Language tag issue.docx (1.5 MB)
Input Language.docx (40.1 KB)
Pdf output.pdf (235.5 KB)

@cvsformulary Question 1, Question 2: Aspose.Words do not have limitation about language support. It supports all languages which can be used in Microsoft Word. The absence of the Hindi language tag in PDF output is a bug in Aspose.Words. I have logged your issue as WORDSNET-23493 in our defect tracking system. We will keep you informed and let you know once it is resolved. But for other languages like Amharic I do not see it in the MW GUI. English language is displayed instead.

@cvsformulary Question 3: For proper Hindi text rendering you should use HarfBuzzTextShaperFactory. Please check Enable OpenType Features article.

Do you have a rough timeframe when this bug will be fixed?
For all the other languages, we did not not tag them with the right proofing language in our input document. If it is tagged with right language, your statement is that, aspose.word should handle it. is that correct understanding? we will try to test it out, but, if it does not work, we report the issue again to you so you can fix the bug?

@cvsformulary Unfortunately there are no estimate for WORDSNET-23493 at the moment.
Yes, you understand correctly. Aspose.Words should handle other language tags as well. Please feel free to report if there will be other issues with the language export to the PDF.

Attached couple of documents. We already discussed about Hindi being a bug as aspose could not tag. We tested for more languages today and found Gujarati, Punjabi and Thai languages are not supported as well. I am looking for a definitive language list. Can you please provide the list?

Language compilation for Aspose test.docx (72.5 KB)
Language compilation for Aspose test.pdf (482.0 KB)

Secondly, rendering the language characters is another issue. How do we ensure aspose can convert the language as it is uploaded in word document. As any individual cannot be an expert of all languages, this is another reason why we request Aspose to provide the definitive language list that you support.

@cvsformulary I’ve updated the WORDSNET-23493 with the cases from your document with Khmer, Gujarati, Punjabi and Thai text. Unfortunately we cannot provide the definitive language list for which the described problem with PDF language tag export exists.

Can you provide an update on the BUG WORDSNET-23493 that was opened? it has been more than a year since it was opened.

@cvsformulary Unfortunately, implementation of this feature has been postponed and is not yet scheduled for development. Please accept our apologies for your inconvenience.

Can you provide an update on the BUG WORDSNET-23493 that was opened?

@cvsformulary Unfortunately, there are no news regarding the issue yet. The implementation of this feature is still postponed and is not yet scheduled for development. Please accept our apologies for your inconvenience.

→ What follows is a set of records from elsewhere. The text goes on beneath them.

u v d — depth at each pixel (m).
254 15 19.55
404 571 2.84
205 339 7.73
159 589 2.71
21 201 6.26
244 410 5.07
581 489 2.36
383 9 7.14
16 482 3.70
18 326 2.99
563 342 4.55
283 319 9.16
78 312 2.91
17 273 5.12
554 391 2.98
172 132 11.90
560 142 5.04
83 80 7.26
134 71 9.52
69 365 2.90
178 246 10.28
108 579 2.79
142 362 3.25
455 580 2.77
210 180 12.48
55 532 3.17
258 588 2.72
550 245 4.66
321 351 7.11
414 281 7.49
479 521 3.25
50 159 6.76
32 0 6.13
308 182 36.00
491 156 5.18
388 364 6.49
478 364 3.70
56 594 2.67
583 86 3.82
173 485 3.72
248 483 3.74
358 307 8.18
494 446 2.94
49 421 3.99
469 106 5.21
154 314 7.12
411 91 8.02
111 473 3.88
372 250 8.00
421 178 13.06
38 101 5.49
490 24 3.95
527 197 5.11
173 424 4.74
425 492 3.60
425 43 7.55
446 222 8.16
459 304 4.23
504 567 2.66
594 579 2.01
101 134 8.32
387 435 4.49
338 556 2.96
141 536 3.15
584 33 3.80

Apart from those languages mentioned in above thread (Hindi, Khmer, Gujarati, Punjabi, Thai) that are NOT tagging correctly, we also noticed few more languages not tagging (like Bassa, Cambodian, Haitian Creole, Hmong, Tagalog). Please get the ticket updated and How do we get WORDSNET-23493 escalated so it is fixed? CVS Health company uses a licensed product and we are looking for documents to be 508 compliant. @Konstantin.Kornilov @alexey.noskov

@cvsformulary Thank you for additional information. I have update the defect. Unfortunately, the issue has been postponed and is not yet scheduled for development yet. We will keep you informed and let you know once it is resolved or we have more information for you.